(Extracted page text data)
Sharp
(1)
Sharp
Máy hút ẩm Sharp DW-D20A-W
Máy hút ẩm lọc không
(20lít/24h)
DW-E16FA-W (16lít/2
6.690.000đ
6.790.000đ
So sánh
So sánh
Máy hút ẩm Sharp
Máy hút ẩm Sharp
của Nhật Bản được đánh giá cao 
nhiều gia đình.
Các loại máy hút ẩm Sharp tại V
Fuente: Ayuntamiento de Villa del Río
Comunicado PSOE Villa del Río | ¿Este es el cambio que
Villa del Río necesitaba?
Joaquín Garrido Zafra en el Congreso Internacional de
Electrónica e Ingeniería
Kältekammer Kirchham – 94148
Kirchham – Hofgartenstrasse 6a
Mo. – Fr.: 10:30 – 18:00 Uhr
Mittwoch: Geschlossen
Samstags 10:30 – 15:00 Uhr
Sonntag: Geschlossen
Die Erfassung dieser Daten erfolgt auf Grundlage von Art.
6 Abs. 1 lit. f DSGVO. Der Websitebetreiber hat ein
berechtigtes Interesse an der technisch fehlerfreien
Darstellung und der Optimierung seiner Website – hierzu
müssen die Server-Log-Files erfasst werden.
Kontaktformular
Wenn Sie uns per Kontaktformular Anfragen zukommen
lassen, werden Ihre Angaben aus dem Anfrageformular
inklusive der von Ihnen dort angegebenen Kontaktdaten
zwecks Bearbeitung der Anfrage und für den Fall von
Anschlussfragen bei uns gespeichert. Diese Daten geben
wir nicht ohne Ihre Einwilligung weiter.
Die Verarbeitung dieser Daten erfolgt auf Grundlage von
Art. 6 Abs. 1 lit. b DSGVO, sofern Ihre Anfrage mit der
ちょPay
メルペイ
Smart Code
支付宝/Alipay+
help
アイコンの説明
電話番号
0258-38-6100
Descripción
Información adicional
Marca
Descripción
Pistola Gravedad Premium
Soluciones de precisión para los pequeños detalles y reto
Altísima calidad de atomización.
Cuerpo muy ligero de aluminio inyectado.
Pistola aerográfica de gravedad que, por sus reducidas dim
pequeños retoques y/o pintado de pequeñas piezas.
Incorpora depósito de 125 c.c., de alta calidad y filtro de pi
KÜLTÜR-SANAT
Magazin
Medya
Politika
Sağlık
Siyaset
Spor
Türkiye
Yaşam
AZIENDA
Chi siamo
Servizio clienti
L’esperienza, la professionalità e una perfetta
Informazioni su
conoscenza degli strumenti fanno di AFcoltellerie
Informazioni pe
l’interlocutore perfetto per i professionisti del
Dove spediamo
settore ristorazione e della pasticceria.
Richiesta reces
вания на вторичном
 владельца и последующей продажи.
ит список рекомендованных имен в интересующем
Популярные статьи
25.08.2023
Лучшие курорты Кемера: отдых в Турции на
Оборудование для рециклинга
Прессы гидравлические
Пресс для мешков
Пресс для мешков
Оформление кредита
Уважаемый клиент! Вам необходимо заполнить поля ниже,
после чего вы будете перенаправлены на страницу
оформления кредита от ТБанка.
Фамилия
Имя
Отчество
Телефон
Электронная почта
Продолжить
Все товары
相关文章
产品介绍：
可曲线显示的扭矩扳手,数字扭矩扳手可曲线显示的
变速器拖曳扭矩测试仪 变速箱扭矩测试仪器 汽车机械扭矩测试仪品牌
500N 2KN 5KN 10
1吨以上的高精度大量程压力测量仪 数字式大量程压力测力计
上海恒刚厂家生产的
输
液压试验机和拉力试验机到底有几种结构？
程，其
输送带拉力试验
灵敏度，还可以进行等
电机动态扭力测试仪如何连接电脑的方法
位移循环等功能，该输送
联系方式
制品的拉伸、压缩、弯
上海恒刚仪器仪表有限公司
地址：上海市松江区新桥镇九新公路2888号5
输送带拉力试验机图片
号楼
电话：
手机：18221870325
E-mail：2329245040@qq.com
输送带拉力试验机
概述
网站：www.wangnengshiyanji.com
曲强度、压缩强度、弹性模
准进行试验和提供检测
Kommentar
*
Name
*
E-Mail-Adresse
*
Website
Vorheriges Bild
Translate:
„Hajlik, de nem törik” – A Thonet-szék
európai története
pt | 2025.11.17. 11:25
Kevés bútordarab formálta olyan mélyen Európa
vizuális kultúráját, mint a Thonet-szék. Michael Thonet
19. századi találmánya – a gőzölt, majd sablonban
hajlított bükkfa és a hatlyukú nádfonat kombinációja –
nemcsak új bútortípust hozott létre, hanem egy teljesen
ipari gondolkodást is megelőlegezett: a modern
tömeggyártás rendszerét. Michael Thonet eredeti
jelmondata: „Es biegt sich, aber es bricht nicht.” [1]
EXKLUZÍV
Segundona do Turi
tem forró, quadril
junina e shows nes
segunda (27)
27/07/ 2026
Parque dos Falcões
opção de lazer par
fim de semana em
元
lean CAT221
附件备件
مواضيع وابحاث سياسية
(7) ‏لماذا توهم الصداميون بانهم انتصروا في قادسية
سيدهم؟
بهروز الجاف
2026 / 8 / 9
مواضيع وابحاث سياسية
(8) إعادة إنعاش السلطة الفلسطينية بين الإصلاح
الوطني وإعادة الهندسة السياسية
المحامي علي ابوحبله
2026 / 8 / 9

▶ PROBLEM DESCRIPTION
Reply with the complete data above, every character as it stands.

▶ THE ANSWER
Sharp
(1)
Sharp
Máy hút ẩm Sharp DW-D20A-W
Máy hút ẩm lọc không
(20lít/24h)
DW-E16FA-W (16lít/2
6.690.000đ
6.790.000đ
So sánh
So sánh
Máy hút ẩm Sharp
Máy hút ẩm Sharp
của Nhật Bản được đánh giá cao 
nhiều gia đình.
Các loại máy hút ẩm Sharp tại V
Fuente: Ayuntamiento de Villa del Río
Comunicado PSOE Villa del Río | ¿Este es el cambio que
Villa del Río necesitaba?
Joaquín Garrido Zafra en el Congreso Internacional de
Electrónica e Ingeniería
Kältekammer Kirchham – 94148
Kirchham – Hofgartenstrasse 6a
Mo. – Fr.: 10:30 – 18:00 Uhr
Mittwoch: Geschlossen
Samstags 10:30 – 15:00 Uhr
Sonntag: Geschlossen
Die Erfassung dieser Daten erfolgt auf Grundlage von Art.
6 Abs. 1 lit. f DSGVO. Der Websitebetreiber hat ein
berechtigtes Interesse an der technisch fehlerfreien
Darstellung und der Optimierung seiner Website – hierzu
müssen die Server-Log-Files erfasst werden.
Kontaktformular
Wenn Sie uns per Kontaktformular Anfragen zukommen
lassen, werden Ihre Angaben aus dem Anfrageformular
inklusive der von Ihnen dort angegebenen Kontaktdaten
zwecks Bearbeitung der Anfrage und für den Fall von
Anschlussfragen bei uns gespeichert. Diese Daten geben
wir nicht ohne Ihre Einwilligung weiter.
Die Verarbeitung dieser Daten erfolgt auf Grundlage von
Art. 6 Abs. 1 lit. b DSGVO, sofern Ihre Anfrage mit der
ちょPay
メルペイ
Smart Code
支付宝/Alipay+
help
アイコンの説明
電話番号
0258-38-6100
Descripción
Información adicional
Marca
Descripción
Pistola Gravedad Premium
Soluciones de precisión para los pequeños detalles y reto
Altísima calidad de atomización.
Cuerpo muy ligero de aluminio inyectado.
Pistola aerográfica de gravedad que, por sus reducidas dim
pequeños retoques y/o pintado de pequeñas piezas.
Incorpora depósito de 125 c.c., de alta calidad y filtro de pi
KÜLTÜR-SANAT
Magazin
Medya
Politika
Sağlık
Siyaset
Spor
Türkiye
Yaşam
AZIENDA
Chi siamo
Servizio clienti
L’esperienza, la professionalità e una perfetta
Informazioni su
conoscenza degli strumenti fanno di AFcoltellerie
Informazioni pe
l’interlocutore perfetto per i professionisti del
Dove spediamo
settore ristorazione e della pasticceria.
Richiesta reces
вания на вторичном
 владельца и последующей продажи.
ит список рекомендованных имен в интересующем
Популярные статьи
25.08.2023
Лучшие курорты Кемера: отдых в Турции на
Оборудование для рециклинга
Прессы гидравлические
Пресс для мешков
Пресс для мешков
Оформление кредита
Уважаемый клиент! Вам необходимо заполнить поля ниже,
после чего вы будете перенаправлены на страницу
оформления кредита от ТБанка.
Фамилия
Имя
Отчество
Телефон
Электронная почта
Продолжить
Все товары
相关文章
产品介绍：
可曲线显示的扭矩扳手,数字扭矩扳手可曲线显示的
变速器拖曳扭矩测试仪 变速箱扭矩测试仪器 汽车机械扭矩测试仪品牌
500N 2KN 5KN 10
1吨以上的高精度大量程压力测量仪 数字式大量程压力测力计
上海恒刚厂家生产的
输
液压试验机和拉力试验机到底有几种结构？
程，其
输送带拉力试验
灵敏度，还可以进行等
电机动态扭力测试仪如何连接电脑的方法
位移循环等功能，该输送
联系方式
制品的拉伸、压缩、弯
上海恒刚仪器仪表有限公司
地址：上海市松江区新桥镇九新公路2888号5
输送带拉力试验机图片
号楼
电话：
手机：18221870325
E-mail：2329245040@qq.com
输送带拉力试验机
概述
网站：www.wangnengshiyanji.com
曲强度、压缩强度、弹性模
准进行试验和提供检测
Kommentar
*
Name
*
E-Mail-Adresse
*
Website
Vorheriges Bild
Translate:
„Hajlik, de nem törik” – A Thonet-szék
európai története
pt | 2025.11.17. 11:25
Kevés bútordarab formálta olyan mélyen Európa
vizuális kultúráját, mint a Thonet-szék. Michael Thonet
19. századi találmánya – a gőzölt, majd sablonban
hajlított bükkfa és a hatlyukú nádfonat kombinációja –
nemcsak új bútortípust hozott létre, hanem egy teljesen
ipari gondolkodást is megelőlegezett: a modern
tömeggyártás rendszerét. Michael Thonet eredeti
jelmondata: „Es biegt sich, aber es bricht nicht.” [1]
EXKLUZÍV
Segundona do Turi
tem forró, quadril
junina e shows nes
segunda (27)
27/07/ 2026
Parque dos Falcões
opção de lazer par
fim de semana em
元
lean CAT221
附件备件
مواضيع وابحاث سياسية
(7) ‏لماذا توهم الصداميون بانهم انتصروا في قادسية
سيدهم؟
بهروز الجاف
2026 / 8 / 9
مواضيع وابحاث سياسية
(8) إعادة إنعاش السلطة الفلسطينية بين الإصلاح
الوطني وإعادة الهندسة السياسية
المحامي علي ابوحبله
2026 / 8 / 9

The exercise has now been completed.